→ **WRITTEN TASK**: From the data below, repeat everything exactly except the images.

→ **RECORDS SUPPLIED**:
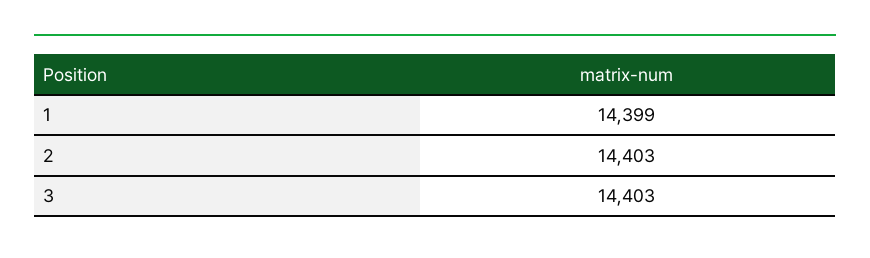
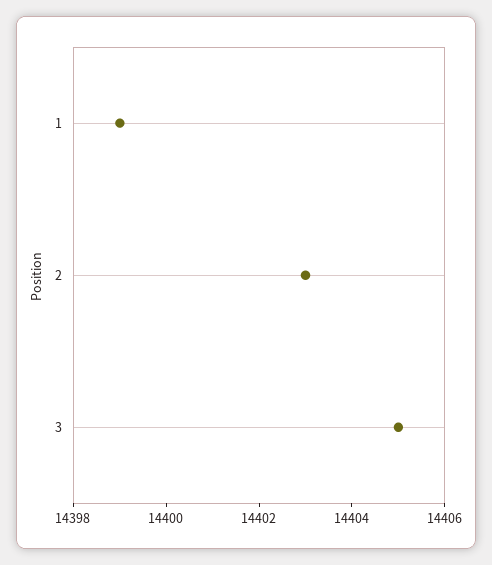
3: 14403 -> 14405

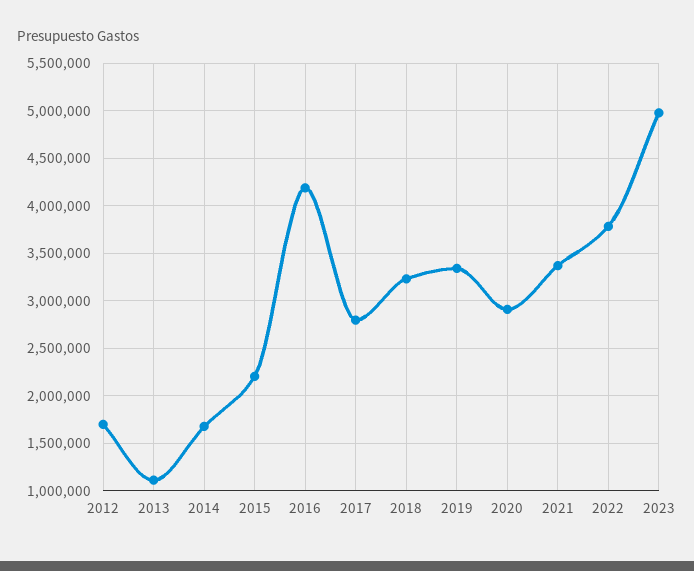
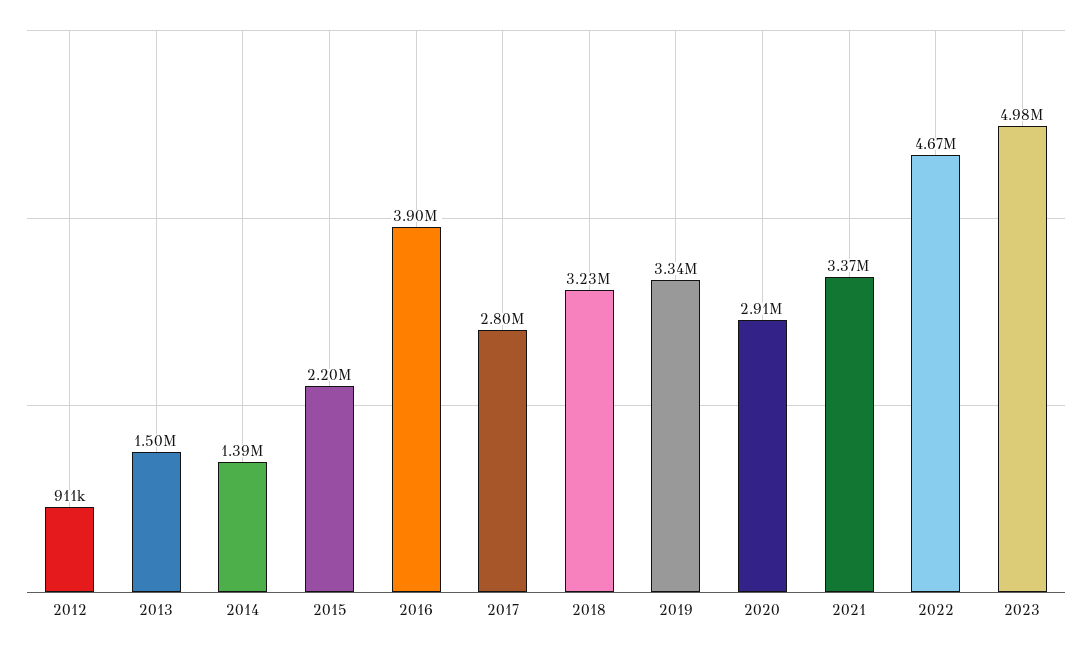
2012: 1700000 -> 911000
2013: 1100000 -> 1500000
2014: 1700000 -> 1390000
2016: 4200000 -> 3900000
2022: 3800000 -> 4670000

→ **TASK OUTPUT**:
3: 14403 -> 14405

2012: 1700000 -> 911000
2013: 1100000 -> 1500000
2014: 1700000 -> 1390000
2016: 4200000 -> 3900000
2022: 3800000 -> 4670000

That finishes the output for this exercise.